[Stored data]
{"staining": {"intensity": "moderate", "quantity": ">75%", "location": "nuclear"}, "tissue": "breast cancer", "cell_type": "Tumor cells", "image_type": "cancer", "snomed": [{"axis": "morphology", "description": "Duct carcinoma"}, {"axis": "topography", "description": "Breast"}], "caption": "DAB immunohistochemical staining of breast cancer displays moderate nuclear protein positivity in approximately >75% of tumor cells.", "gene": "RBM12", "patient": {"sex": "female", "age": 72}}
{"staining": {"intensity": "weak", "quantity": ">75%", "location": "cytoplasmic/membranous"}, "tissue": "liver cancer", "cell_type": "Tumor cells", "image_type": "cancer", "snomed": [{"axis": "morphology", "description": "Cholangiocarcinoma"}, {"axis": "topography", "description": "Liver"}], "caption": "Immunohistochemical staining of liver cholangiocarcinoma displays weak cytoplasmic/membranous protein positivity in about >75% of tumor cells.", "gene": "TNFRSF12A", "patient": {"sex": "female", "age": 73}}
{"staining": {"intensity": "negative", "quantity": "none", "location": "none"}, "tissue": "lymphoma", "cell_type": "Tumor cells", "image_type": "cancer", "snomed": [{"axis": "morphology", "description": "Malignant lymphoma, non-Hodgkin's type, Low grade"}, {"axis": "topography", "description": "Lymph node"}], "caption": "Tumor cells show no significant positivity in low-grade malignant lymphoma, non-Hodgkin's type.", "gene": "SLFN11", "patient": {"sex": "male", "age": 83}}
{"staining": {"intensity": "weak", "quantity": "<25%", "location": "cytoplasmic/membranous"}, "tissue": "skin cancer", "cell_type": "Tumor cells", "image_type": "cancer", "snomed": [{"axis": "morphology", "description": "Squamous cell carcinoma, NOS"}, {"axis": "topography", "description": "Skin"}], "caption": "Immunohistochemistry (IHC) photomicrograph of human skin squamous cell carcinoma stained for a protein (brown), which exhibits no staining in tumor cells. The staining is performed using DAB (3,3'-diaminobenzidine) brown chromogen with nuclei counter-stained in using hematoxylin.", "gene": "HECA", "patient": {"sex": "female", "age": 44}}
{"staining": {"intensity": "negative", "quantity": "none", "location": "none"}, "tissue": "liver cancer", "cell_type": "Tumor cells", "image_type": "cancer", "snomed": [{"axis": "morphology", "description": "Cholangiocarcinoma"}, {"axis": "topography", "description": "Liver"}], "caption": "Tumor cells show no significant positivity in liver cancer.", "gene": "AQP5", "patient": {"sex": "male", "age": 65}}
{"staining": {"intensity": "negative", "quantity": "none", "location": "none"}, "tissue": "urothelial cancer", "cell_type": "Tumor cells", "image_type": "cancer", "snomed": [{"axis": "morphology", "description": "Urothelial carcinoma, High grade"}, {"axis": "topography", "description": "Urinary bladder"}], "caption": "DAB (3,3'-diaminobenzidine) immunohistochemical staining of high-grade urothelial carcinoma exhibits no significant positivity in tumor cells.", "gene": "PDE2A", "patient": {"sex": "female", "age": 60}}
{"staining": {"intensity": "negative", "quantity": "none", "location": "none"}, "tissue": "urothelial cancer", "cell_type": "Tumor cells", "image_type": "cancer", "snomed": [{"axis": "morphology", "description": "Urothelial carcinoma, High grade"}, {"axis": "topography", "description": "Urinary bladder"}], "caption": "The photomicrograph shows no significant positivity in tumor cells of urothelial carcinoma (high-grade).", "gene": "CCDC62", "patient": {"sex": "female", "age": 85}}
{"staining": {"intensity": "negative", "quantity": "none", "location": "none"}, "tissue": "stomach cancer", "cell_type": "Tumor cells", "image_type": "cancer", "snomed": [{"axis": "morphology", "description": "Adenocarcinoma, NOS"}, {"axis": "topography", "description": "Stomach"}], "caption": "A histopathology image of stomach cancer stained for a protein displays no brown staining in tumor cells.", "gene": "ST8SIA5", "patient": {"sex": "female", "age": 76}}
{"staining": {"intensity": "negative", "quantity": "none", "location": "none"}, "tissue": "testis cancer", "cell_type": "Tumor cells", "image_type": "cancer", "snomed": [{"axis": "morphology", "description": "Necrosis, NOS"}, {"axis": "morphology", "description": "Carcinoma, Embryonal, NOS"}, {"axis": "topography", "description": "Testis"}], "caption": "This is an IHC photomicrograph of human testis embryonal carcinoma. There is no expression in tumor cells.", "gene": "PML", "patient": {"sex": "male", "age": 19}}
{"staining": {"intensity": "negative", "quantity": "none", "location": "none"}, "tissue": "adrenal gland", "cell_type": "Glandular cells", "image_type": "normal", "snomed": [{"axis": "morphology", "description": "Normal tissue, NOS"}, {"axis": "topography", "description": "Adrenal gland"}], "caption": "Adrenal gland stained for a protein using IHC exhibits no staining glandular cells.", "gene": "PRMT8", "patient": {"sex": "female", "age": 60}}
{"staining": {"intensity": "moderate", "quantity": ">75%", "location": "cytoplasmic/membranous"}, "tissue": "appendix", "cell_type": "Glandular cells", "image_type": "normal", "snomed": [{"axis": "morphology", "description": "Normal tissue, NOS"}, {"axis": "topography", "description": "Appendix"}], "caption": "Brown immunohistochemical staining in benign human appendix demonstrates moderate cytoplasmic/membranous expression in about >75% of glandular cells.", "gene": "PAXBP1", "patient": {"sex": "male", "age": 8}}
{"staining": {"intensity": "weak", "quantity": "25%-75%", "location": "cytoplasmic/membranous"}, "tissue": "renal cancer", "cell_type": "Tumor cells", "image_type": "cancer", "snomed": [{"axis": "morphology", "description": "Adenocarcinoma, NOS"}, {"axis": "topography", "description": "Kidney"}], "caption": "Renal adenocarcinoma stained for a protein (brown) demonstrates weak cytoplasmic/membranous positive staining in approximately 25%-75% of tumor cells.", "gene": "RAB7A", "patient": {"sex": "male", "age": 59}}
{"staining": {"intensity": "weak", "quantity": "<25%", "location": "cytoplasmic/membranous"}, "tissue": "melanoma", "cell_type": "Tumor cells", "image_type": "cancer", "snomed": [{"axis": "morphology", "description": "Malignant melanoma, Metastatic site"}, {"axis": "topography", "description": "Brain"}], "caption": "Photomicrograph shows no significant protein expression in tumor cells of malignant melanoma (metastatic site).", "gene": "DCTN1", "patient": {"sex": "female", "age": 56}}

◆ WHAT YOU HAVE TO DO ◆
Every entry must be set down exactly, with nothing left out.

◆ RESULT BELOW ◆
{"staining": {"intensity": "moderate", "quantity": ">75%", "location": "nuclear"}, "tissue": "breast cancer", "cell_type": "Tumor cells", "image_type": "cancer", "snomed": [{"axis": "morphology", "description": "Duct carcinoma"}, {"axis": "topography", "description": "Breast"}], "caption": "DAB immunohistochemical staining of breast cancer displays moderate nuclear protein positivity in approximately >75% of tumor cells.", "gene": "RBM12", "patient": {"sex": "female", "age": 72}}
{"staining": {"intensity": "weak", "quantity": ">75%", "location": "cytoplasmic/membranous"}, "tissue": "liver cancer", "cell_type": "Tumor cells", "image_type": "cancer", "snomed": [{"axis": "morphology", "description": "Cholangiocarcinoma"}, {"axis": "topography", "description": "Liver"}], "caption": "Immunohistochemical staining of liver cholangiocarcinoma displays weak cytoplasmic/membranous protein positivity in about >75% of tumor cells.", "gene": "TNFRSF12A", "patient": {"sex": "female", "age": 73}}
{"staining": {"intensity": "negative", "quantity": "none", "location": "none"}, "tissue": "lymphoma", "cell_type": "Tumor cells", "image_type": "cancer", "snomed": [{"axis": "morphology", "description": "Malignant lymphoma, non-Hodgkin's type, Low grade"}, {"axis": "topography", "description": "Lymph node"}], "caption": "Tumor cells show no significant positivity in low-grade malignant lymphoma, non-Hodgkin's type.", "gene": "SLFN11", "patient": {"sex": "male", "age": 83}}
{"staining": {"intensity": "weak", "quantity": "<25%", "location": "cytoplasmic/membranous"}, "tissue": "skin cancer", "cell_type": "Tumor cells", "image_type": "cancer", "snomed": [{"axis": "morphology", "description": "Squamous cell carcinoma, NOS"}, {"axis": "topography", "description": "Skin"}], "caption": "Immunohistochemistry (IHC) photomicrograph of human skin squamous cell carcinoma stained for a protein (brown), which exhibits no staining in tumor cells. The staining is performed using DAB (3,3'-diaminobenzidine) brown chromogen with nuclei counter-stained in using hematoxylin.", "gene": "HECA", "patient": {"sex": "female", "age": 44}}
{"staining": {"intensity": "negative", "quantity": "none", "location": "none"}, "tissue": "liver cancer", "cell_type": "Tumor cells", "image_type": "cancer", "snomed": [{"axis": "morphology", "description": "Cholangiocarcinoma"}, {"axis": "topography", "description": "Liver"}], "caption": "Tumor cells show no significant positivity in liver cancer.", "gene": "AQP5", "patient": {"sex": "male", "age": 65}}
{"staining": {"intensity": "negative", "quantity": "none", "location": "none"}, "tissue": "urothelial cancer", "cell_type": "Tumor cells", "image_type": "cancer", "snomed": [{"axis": "morphology", "description": "Urothelial carcinoma, High grade"}, {"axis": "topography", "description": "Urinary bladder"}], "caption": "DAB (3,3'-diaminobenzidine) immunohistochemical staining of high-grade urothelial carcinoma exhibits no significant positivity in tumor cells.", "gene": "PDE2A", "patient": {"sex": "female", "age": 60}}
{"staining": {"intensity": "negative", "quantity": "none", "location": "none"}, "tissue": "urothelial cancer", "cell_type": "Tumor cells", "image_type": "cancer", "snomed": [{"axis": "morphology", "description": "Urothelial carcinoma, High grade"}, {"axis": "topography", "description": "Urinary bladder"}], "caption": "The photomicrograph shows no significant positivity in tumor cells of urothelial carcinoma (high-grade).", "gene": "CCDC62", "patient": {"sex": "female", "age": 85}}
{"staining": {"intensity": "negative", "quantity": "none", "location": "none"}, "tissue": "stomach cancer", "cell_type": "Tumor cells", "image_type": "cancer", "snomed": [{"axis": "morphology", "description": "Adenocarcinoma, NOS"}, {"axis": "topography", "description": "Stomach"}], "caption": "A histopathology image of stomach cancer stained for a protein displays no brown staining in tumor cells.", "gene": "ST8SIA5", "patient": {"sex": "female", "age": 76}}
{"staining": {"intensity": "negative", "quantity": "none", "location": "none"}, "tissue": "testis cancer", "cell_type": "Tumor cells", "image_type": "cancer", "snomed": [{"axis": "morphology", "description": "Necrosis, NOS"}, {"axis": "morphology", "description": "Carcinoma, Embryonal, NOS"}, {"axis": "topography", "description": "Testis"}], "caption": "This is an IHC photomicrograph of human testis embryonal carcinoma. There is no expression in tumor cells.", "gene": "PML", "patient": {"sex": "male", "age": 19}}
{"staining": {"intensity": "negative", "quantity": "none", "location": "none"}, "tissue": "adrenal gland", "cell_type": "Glandular cells", "image_type": "normal", "snomed": [{"axis": "morphology", "description": "Normal tissue, NOS"}, {"axis": "topography", "description": "Adrenal gland"}], "caption": "Adrenal gland stained for a protein using IHC exhibits no staining glandular cells.", "gene": "PRMT8", "patient": {"sex": "female", "age": 60}}
{"staining": {"intensity": "moderate", "quantity": ">75%", "location": "cytoplasmic/membranous"}, "tissue": "appendix", "cell_type": "Glandular cells", "image_type": "normal", "snomed": [{"axis": "morphology", "description": "Normal tissue, NOS"}, {"axis": "topography", "description": "Appendix"}], "caption": "Brown immunohistochemical staining in benign human appendix demonstrates moderate cytoplasmic/membranous expression in about >75% of glandular cells.", "gene": "PAXBP1", "patient": {"sex": "male", "age": 8}}
{"staining": {"intensity": "weak", "quantity": "25%-75%", "location": "cytoplasmic/membranous"}, "tissue": "renal cancer", "cell_type": "Tumor cells", "image_type": "cancer", "snomed": [{"axis": "morphology", "description": "Adenocarcinoma, NOS"}, {"axis": "topography", "description": "Kidney"}], "caption": "Renal adenocarcinoma stained for a protein (brown) demonstrates weak cytoplasmic/membranous positive staining in approximately 25%-75% of tumor cells.", "gene": "RAB7A", "patient": {"sex": "male", "age": 59}}
{"staining": {"intensity": "weak", "quantity": "<25%", "location": "cytoplasmic/membranous"}, "tissue": "melanoma", "cell_type": "Tumor cells", "image_type": "cancer", "snomed": [{"axis": "morphology", "description": "Malignant melanoma, Metastatic site"}, {"axis": "topography", "description": "Brain"}], "caption": "Photomicrograph shows no significant protein expression in tumor cells of malignant melanoma (metastatic site).", "gene": "DCTN1", "patient": {"sex": "female", "age": 56}}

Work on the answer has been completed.